Tell HMRC or pay Corporation Tax that your limited company owes no Corporation Tax 9 months and 1 day after your ‘accounting time’ for Corporation Tax expires

Twelve months after the end of your accounting period for Corporation Tax, file a Company Tax Return

You may be able to send your accounts to Companies House and HMRC at the same time, even though you have different deadlines.

Your Company Tax Return covers the accounting period for Corporation Tax.

What should your end-of-year reports include for your company?


Company Tax Return The Company Tax Return (CT600), contains information about your company’s income and any tax allowances or expenses.

The remainder, or your profit, will be used to calculate the Corporation Tax that your company must pay.

Annual Accounts

These are the components of your Annual Accounts that you must submit to HMRC:

Income Statement (Profit- and Loss statement), which summarizes your company’s financial transactions for a given period. It begins with your income and then subtracts expenses incurred while operating the business. The bottom line of your income statement indicates how much profit or loss the company has made in the accounting period.

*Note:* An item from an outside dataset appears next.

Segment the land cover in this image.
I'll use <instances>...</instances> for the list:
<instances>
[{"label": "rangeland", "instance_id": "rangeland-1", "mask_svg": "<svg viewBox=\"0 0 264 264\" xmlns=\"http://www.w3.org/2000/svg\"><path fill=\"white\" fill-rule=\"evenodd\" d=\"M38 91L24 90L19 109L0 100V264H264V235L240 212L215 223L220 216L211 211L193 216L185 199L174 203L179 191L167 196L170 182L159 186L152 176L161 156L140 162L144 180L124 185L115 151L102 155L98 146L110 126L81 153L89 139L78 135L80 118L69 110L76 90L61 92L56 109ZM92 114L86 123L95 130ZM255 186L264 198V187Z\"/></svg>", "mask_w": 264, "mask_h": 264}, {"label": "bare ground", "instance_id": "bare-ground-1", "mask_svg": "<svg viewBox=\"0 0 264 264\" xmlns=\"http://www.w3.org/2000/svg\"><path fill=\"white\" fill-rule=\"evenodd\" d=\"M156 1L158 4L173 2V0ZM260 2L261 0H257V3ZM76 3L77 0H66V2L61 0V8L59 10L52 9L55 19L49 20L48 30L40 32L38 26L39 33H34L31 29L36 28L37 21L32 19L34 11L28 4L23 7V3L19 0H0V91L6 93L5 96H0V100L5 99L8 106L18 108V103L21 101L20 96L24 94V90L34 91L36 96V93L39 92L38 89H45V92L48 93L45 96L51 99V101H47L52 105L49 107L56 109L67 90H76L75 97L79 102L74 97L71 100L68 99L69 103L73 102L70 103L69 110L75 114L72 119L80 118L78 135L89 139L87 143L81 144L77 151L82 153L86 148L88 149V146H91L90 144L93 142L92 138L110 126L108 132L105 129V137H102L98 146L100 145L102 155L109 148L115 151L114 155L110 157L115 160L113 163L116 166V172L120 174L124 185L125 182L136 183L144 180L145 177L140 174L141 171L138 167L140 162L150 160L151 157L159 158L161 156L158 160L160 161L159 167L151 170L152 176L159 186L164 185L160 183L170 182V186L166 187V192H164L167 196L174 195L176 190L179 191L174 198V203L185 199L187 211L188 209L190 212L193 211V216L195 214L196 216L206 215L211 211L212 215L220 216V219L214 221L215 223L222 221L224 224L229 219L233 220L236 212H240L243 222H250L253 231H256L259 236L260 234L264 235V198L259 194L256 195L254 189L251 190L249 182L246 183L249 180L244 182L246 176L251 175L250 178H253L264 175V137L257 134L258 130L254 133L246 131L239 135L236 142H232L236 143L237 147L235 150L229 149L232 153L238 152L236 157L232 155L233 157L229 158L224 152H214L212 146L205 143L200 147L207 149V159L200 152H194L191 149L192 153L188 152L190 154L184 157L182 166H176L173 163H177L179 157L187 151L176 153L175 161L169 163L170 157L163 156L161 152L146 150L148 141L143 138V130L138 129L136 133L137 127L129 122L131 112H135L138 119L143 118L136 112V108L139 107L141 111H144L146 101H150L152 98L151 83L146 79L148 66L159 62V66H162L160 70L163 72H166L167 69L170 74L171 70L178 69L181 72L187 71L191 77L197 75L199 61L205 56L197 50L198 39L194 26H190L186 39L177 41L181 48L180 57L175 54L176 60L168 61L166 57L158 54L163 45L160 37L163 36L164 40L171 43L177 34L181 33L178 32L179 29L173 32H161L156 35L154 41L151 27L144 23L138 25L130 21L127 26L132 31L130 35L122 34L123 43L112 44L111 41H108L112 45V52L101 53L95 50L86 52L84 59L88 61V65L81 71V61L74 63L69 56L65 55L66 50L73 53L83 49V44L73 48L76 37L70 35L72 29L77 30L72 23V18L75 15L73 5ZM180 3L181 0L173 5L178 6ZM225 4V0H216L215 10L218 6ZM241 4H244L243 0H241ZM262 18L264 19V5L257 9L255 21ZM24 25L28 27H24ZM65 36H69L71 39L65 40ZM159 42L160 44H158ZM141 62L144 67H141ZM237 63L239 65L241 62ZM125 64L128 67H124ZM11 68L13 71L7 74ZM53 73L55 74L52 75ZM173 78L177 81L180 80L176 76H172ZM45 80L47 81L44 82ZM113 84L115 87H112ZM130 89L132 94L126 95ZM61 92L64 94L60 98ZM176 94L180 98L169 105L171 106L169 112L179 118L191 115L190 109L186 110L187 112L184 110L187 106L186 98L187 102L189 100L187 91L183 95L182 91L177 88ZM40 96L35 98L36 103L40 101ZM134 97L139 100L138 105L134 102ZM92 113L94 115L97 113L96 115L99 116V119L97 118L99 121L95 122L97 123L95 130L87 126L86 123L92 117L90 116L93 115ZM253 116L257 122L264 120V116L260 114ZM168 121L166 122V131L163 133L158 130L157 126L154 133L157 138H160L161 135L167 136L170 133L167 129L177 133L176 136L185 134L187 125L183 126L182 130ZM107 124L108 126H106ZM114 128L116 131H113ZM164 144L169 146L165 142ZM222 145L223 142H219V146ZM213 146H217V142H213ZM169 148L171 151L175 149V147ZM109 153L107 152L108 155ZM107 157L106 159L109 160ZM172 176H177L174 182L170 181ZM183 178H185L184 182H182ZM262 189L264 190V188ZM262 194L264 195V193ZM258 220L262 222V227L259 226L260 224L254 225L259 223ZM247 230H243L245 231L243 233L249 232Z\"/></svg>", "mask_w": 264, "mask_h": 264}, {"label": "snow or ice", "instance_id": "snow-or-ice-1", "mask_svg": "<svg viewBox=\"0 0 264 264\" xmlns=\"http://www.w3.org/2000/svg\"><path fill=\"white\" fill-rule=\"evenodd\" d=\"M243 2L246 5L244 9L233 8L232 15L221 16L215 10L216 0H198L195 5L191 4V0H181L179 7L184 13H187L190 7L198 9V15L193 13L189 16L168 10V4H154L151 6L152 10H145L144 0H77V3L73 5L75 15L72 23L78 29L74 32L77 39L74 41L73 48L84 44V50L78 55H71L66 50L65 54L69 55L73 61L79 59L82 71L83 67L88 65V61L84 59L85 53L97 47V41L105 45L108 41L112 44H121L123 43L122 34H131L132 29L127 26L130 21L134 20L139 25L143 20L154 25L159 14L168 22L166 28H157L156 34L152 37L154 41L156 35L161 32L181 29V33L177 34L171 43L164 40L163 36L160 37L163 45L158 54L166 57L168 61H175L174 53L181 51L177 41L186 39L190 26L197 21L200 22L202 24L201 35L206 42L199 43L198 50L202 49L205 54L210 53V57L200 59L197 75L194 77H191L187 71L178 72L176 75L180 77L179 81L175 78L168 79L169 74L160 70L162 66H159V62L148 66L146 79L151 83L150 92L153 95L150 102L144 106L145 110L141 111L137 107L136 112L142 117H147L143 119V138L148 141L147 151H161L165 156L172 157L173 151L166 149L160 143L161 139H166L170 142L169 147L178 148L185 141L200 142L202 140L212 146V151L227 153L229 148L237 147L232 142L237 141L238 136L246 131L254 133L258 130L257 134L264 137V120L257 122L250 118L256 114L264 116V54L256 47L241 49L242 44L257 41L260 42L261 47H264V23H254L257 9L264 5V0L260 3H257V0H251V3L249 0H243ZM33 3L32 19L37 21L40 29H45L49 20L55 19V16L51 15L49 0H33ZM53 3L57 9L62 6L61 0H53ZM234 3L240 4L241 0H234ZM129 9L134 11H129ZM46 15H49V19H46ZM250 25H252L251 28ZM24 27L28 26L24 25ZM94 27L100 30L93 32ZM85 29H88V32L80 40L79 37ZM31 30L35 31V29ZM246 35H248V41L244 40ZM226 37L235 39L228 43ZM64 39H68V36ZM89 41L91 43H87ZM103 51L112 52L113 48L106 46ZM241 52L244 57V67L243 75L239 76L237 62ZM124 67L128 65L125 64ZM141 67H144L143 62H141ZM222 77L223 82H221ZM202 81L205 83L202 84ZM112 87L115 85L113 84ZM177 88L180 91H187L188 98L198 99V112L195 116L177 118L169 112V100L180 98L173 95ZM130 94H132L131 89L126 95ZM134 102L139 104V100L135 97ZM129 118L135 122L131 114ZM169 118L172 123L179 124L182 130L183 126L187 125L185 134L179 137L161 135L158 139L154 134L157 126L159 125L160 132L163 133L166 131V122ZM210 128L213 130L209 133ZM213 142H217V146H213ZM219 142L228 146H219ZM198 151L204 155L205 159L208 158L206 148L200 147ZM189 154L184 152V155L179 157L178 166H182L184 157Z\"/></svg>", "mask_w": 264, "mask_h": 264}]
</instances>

Statement of Financial Situation/Balance Sheet: This report shows a company’s assets and liabilities at a particular time. This provides an overview of your company’s financial position as of a specific date. It should show your assets and liabilities as well as your equity. The formula is Assets = Liabilities + equity.

Footnotes: Information regarding transactions between your company (such as loans advances and guarantees) and its directors

Confirmation Statement

You are legally required to confirm the information of your limited company with Companies House at least once per year. This is usually one year after incorporation, or the date that you last submitted a Confirmation statement.

Top Tip:

Make sure you have all your expenses in order. Every pound claimed as a business expense is taken from your company profits. Less profit equals less Corporation Tax! Are you unsure if something is eligible for reimbursement?

HMRC rules state that expenses must be used exclusively for business purposes. If you purchased something for your business, you may be able to claim it as an expense. If you’re unsure about what you can or cannot claim, your accountant can help.

Rectify any outstanding invoices. Your company year-end must be accurate. Contact the debt collector several weeks in advance to collect any unpaid invoices. Once your company has the money, you can reconcile all your accounts using your accounting software to make sure they are 100% accurate.

Top 5 Accounting Tips for Tradespeople – Summary

Cloud accounting makes bookkeeping easy and flexible. We highly recommend it to help you stay organised. If you have a small company, you may need to hire someone to assist you with your end-of-year accounts.

A tax-saving expert can also help you. In the run-up to your year-end, it is a good time to start thinking about financial and tax planning. This can reduce your tax bill both in the short-term and long-term. You have the option of paying money into ISAs or bringing your spouse/partner into your business and putting some of your income towards a pension.

For a FREE Research and Development tax credits review for your business, call Quest Chartered Management accountants Birmingham at 0121 235 0315. We can help you reduce your tax bill and grow your business.

If you like this post: Top 5 Accounting Tips for Tradespeople, then make sure to check out more like this on our Blog: How To Protect Your Business From Cyber Attacks, What Can You Claim R and D Tax Credits For?, 10 Top Accounting Tips For Startups, Pros and Cons of Paying Your Tax Early, 7 Bookkeeping Mistakes To Avoid.

If you want to discover how we can help your business, Quest Birmingham Accountants offers the following services: Tax ServicesSelf-AssessmentVATPayrollNew BusinessR&D Tax Credits, Annual and Management AccountsTax Returns, Self-Employed AccountsBusiness PlanningBusiness TaxAccounts ServicesBookkeepingPensions, and UK Tax Deadlines.